By the way, CSound added a signal flow graph facility around 2010. And it has multiple names outputs, much a like a HDL. But it falls short of SC’s flexibility because CSound uses a syntactically specified graph, as far as I can tell, whereas in SC the graph is obtained by some OOP magic by running the user’s SynthDef function on some special objects (OutputProxies) passed as inputs. (Really, it’s the simplest way to use OOP to generate an abstract syntax tree. It was like assignment #2 in a compiler class I took 25 years ago, or so.)
Perhaps in keeping with CSound philosophy, one is expected to run an external program to generate a graph from an OOP-like paradigm, as for CScound scores in general there are (too) numerous external generators, CMask and what not. There’s some discussion on their dev list on philosophical differences in that regard, where it was even noted that “one can not define [a] Reverb instrument and use multiple instances of it with the inlet/outlet/connect [CSound] opcodes. In a system like SuperCollider, one might instantiate multiple Synth instances of SynthDefs but tell them which channels of the bus to read from/write to, and that’s done at the instance level, not the definition.” Well, if you use my fairly simple SC mangler extension, you can easily have multiple function instances compiled in the same SynthDef (without control name conflicts), so you can even have it as one SynthDef in SC.

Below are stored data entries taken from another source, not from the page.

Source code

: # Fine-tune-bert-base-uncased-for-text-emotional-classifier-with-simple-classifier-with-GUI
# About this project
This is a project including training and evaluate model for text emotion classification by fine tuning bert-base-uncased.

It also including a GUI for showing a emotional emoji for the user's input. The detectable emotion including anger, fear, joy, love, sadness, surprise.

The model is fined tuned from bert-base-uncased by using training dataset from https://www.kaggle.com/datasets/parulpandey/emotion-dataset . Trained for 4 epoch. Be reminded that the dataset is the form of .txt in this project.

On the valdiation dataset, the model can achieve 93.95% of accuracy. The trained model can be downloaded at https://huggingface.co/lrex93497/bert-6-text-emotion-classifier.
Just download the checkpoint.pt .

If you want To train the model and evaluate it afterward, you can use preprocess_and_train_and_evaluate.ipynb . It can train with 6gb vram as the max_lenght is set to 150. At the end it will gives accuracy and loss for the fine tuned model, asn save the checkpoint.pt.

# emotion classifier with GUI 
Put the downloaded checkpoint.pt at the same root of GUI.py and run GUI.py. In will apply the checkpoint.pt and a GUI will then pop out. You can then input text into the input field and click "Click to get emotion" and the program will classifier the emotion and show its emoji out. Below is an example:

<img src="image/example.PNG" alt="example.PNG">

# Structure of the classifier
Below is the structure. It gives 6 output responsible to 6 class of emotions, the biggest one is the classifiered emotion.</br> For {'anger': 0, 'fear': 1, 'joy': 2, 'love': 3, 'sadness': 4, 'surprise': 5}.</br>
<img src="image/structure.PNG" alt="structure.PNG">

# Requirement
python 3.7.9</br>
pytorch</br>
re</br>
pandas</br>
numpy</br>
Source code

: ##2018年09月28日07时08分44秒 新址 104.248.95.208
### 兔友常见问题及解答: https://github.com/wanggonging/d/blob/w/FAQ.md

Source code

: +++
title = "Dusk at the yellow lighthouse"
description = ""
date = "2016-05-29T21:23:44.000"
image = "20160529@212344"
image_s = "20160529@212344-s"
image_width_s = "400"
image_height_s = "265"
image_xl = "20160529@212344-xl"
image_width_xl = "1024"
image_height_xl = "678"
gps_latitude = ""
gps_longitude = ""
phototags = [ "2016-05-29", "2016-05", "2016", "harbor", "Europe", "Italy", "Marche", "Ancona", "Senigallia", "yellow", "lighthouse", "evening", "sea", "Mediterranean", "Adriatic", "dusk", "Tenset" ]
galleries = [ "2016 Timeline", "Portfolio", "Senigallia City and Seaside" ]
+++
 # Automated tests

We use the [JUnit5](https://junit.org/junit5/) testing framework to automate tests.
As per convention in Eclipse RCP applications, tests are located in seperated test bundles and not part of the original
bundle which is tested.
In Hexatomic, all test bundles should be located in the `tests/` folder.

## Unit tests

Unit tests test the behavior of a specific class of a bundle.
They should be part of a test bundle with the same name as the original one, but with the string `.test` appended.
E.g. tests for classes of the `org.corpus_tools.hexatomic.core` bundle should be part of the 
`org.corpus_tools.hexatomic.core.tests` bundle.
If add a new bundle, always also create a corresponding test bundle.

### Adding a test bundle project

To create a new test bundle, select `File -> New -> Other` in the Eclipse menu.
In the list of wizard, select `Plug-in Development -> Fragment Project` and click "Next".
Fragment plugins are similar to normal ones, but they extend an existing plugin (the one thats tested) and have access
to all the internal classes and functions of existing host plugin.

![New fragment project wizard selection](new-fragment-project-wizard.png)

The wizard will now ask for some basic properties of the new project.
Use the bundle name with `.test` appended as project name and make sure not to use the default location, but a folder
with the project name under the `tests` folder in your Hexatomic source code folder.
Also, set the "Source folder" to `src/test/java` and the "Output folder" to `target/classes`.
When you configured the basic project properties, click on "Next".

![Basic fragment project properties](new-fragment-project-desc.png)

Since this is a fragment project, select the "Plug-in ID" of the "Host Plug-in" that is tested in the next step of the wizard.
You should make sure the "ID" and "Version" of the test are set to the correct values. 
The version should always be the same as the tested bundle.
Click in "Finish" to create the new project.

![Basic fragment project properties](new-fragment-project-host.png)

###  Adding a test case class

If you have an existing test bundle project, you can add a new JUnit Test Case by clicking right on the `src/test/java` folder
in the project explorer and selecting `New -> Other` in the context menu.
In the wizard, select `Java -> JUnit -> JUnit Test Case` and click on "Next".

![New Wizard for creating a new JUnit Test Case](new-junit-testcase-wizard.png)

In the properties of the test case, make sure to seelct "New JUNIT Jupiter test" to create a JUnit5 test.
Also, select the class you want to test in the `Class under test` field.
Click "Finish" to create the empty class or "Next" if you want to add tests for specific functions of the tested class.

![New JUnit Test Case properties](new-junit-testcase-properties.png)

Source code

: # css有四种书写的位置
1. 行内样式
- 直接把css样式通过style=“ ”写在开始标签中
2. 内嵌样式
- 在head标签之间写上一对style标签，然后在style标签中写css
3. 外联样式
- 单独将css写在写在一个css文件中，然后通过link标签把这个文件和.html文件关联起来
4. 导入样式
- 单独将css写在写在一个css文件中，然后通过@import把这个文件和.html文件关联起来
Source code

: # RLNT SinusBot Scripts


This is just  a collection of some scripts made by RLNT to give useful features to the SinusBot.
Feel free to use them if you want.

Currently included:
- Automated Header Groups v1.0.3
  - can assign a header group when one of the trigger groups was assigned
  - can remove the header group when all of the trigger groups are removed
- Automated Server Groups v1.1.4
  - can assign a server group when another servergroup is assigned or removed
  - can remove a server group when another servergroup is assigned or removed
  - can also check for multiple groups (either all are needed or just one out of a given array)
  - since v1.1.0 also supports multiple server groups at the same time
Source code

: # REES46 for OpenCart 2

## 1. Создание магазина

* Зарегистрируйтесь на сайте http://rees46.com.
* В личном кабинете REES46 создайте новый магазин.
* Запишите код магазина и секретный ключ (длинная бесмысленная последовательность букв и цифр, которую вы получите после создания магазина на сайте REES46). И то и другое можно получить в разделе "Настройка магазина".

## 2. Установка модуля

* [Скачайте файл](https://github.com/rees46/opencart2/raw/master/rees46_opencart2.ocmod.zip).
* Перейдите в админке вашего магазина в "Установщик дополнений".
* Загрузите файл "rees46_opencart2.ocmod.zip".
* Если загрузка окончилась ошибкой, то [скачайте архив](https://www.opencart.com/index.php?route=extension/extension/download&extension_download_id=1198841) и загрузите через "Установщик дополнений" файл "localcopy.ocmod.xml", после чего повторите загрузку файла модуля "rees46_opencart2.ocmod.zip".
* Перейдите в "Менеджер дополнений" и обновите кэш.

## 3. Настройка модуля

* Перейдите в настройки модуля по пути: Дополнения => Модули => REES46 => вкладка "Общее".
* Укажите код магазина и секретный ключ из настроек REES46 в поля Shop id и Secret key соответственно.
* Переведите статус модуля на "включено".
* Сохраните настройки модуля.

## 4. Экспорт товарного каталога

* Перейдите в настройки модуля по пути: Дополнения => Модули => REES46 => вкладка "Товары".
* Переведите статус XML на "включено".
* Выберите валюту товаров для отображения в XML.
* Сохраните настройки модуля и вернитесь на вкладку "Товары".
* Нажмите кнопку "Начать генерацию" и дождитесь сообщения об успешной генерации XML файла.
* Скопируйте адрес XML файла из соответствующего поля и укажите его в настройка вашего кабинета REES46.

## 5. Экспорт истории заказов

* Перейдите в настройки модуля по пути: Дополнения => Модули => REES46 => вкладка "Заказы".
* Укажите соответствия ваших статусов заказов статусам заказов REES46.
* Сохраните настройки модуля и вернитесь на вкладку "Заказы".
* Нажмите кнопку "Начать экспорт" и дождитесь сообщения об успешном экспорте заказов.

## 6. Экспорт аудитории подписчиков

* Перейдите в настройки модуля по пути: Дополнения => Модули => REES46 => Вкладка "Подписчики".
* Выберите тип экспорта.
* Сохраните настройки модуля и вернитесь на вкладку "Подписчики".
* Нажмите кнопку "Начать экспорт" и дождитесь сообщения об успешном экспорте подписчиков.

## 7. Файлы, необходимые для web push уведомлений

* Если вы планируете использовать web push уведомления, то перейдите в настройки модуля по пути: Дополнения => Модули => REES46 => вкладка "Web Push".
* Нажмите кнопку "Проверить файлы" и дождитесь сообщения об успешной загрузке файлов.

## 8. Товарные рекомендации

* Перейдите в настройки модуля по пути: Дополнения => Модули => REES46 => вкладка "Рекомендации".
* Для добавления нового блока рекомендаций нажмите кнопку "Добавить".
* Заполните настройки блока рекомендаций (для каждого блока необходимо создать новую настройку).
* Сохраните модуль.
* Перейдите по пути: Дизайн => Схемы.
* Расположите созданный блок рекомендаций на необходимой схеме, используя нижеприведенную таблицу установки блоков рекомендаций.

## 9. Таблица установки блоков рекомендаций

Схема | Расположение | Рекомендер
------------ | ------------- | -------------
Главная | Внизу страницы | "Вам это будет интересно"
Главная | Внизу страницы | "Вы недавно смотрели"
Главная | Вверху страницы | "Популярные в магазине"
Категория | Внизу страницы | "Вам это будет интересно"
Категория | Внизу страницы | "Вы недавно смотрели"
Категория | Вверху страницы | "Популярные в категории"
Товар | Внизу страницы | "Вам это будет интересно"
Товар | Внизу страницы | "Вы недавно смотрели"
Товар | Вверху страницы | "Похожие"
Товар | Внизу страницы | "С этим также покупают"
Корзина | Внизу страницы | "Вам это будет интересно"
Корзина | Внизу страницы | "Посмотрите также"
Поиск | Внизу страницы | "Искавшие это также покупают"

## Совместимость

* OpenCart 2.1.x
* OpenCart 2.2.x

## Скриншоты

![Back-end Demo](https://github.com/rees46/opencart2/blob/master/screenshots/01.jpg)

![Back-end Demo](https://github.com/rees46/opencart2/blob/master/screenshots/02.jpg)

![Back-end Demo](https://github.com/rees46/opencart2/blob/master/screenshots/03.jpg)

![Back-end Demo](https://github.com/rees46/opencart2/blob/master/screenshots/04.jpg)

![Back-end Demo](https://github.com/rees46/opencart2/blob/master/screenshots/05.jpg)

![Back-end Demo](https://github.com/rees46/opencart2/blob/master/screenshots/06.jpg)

Another thing that could perhaps be done as a UGen: some kind of address decoder, so if you have e.g. 128 synths you don’t need 128 * number of params busses to map them to some control logic. But you can have them select themselves based on an address bus (only 7-bit wide in this case) and have them only read from the data bus (the only needs to be as wide as the params) when their in-built address matches what’s on the address bus. If this sounds too “circuity” for music, just think how MIDI works: it doesn’t use hundreds of wires for interconnect, which would happen if you had one wire per instrument to select them.
Pause.kr
can do a wee bit of this as it’s the only UGen I know that can do something to another based on its id. But it’s flexible enough, because it can just turn some other node on or off.
I actually overestimated how difficult is to do this part in current SC, when I wrote the above. It turns out it’s actually fairly easy… because SC busses pass floats, not just bits… duh.